ARTICLE ▸
Celui qui n’a jamais participé à une réunion internationale sera sans doute surpris de la force des relations qui unit participantes et participants habitués de ces rencontres. A l’arrivée, quand ils se retrouvent, leur joie est si grande qu’ils ne se serrent pas la main, mais s’embrassent au sens premier du terme, en se donnant force de tapes mutuelles dans le dos. Sans doute en partie parce que la distance et le temps qui les séparent donnent à chaque retrouvaille une dimension exceptionnelle à l’évènement.

Et quand les intervenants s’adressent aux assemblées, si les latinos emploient souvent évidemment leur célèbre compaňero, l’expression qui revient le plus souvent, dans la bouche de presque tous et toutes, que ce soit en assemblée plénière ou dans les conversations à la pause, y compris chez les européens pourtant plus habitués d’ordinaire au mot camarade, c’est celle de frères et sœurs. Et il est vrai qu’il flotte sur ce congrès un souffle puissant de fraternité.

Pas une fraternité éthérée, naïve ou sans prise avec la réalité, mais une fraternité solide et forte forgée dans les combats communs, dans les victoires comme dans les défaites, dans les doutes comme dans les espoirs partagés. Frères et sœurs prend ici un nouveau sens.
Pas celui trop souvent galvaudé aux alentours de nombre d’instances religieuses.

En fait quand ces mots sont prononcés, ils sont lourds de sens pour celles et ceux qui les entendent. Pour toutes et tous ils signifient : « frères et sœurs des quatre coins du monde qui partagez avec moi et les miens tant de choses et que l’on vient toutes et tous mettre en commun ici malgré la distance et le temps, malgré les difficultés de toutes sortes, malgré la fatigue et la dureté du combat, je suis heureux de vous retrouver. C’est une chance, un honneur, une joie, une fierté. »

DONNÉES FOURNIES ▸
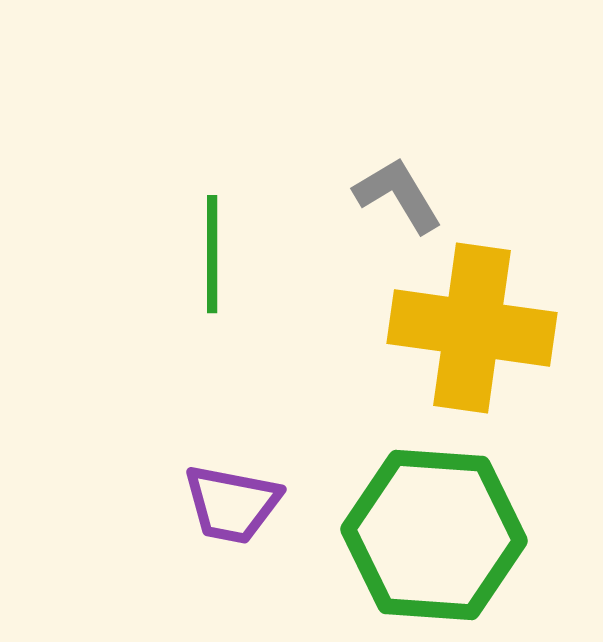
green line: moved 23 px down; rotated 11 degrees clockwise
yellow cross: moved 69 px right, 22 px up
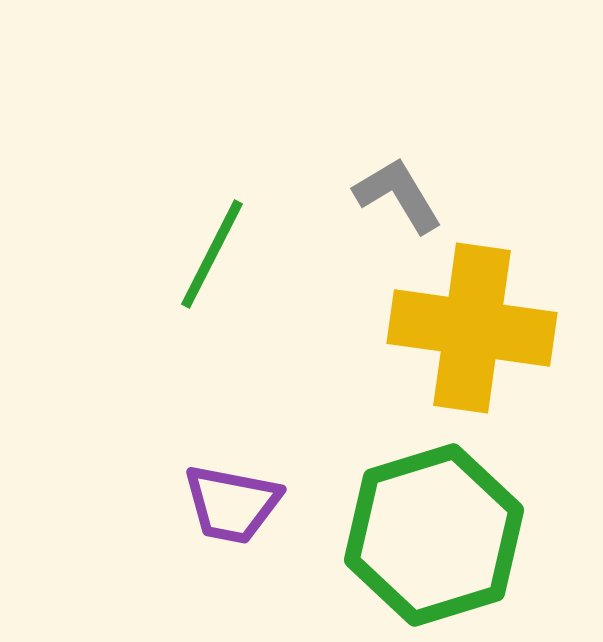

TÂCHES À RÉALISER ▸
#1 Recopiez à l'identique le passage de l'article sur la fraternité des réunions internationales qui s'ouvre sur les mots contenant « Et quand les » et se clôt sur « puissant de fraternité. ».
#2 Poursuivez l'article sur la fraternité des réunions internationales à la suite de sa dernière phrase.

RÉSULTATS ATTENDUS ▸
#1
Et quand les intervenants s’adressent aux assemblées, si les latinos emploient souvent évidemment leur célèbre compaňero, l’expression qui revient le plus souvent, dans la bouche de presque tous et toutes, que ce soit en assemblée plénière ou dans les conversations à la pause, y compris chez les européens pourtant plus habitués d’ordinaire au mot camarade, c’est celle de frères et sœurs. Et il est vrai qu’il flotte sur ce congrès un souffle puissant de fraternité.

#2
Frères et sœurs de combat bien sûr…

En ce deuxième jour les débats s’ouvrent sur le rapport financier. Le budget de la FSM est un petit budget : à peine 300 000 dollars pour plus de 90 millions d’affiliés c’est peu. Il faut tourner avec ça, la FSM le fait. Rien qu’en subventions de l’union européenne, la CSI a davantage ! « Nous n’avons pas de subventions et nous n’en voudrons pas » disait hier Mavrikos « nous voulons être indépendants et nos seules ressources sont les cotisations et les dons des syndicats ». Ce matin devant le rapport financier la phrase prend tout son sens et les délégué-e-s présents relèvent le défi.

Les interventions reprennent l’Espagne, Cuba.

Ici aussi, tout comme la Palestine, Cuba est souvent présent dans les interventions. Celles et ceux qui combattent le capitalisme et l’impérialisme savent, et pas seulement en Amérique latine, ce qu’ils doivent à Cuba. La FSM sait aussi ce qu’elle doit à la CTC, Centrale des travailleurs cubains et au conseil mondial du renouveau syndical de 2005 à La Havane [1].

L’orateur de la CTC est écouté avec attention. « Nous ne reconnaissons pas le gouvernement illégal du Brésil…nous sommes solidaires du peuple de Palestine, du peuple du Venezuela...la révolution cubaine est toujours à l’ordre du jour….nous remercions la FSM pour son engagement dans la bataille pour la libération des 5 cubains  [2]. Il finit et pour une fois les brésiliens prennent de vitesse la COSATU en lançant leur slogan que la salle reprend avec force « Fora Temer » (dehors Temer)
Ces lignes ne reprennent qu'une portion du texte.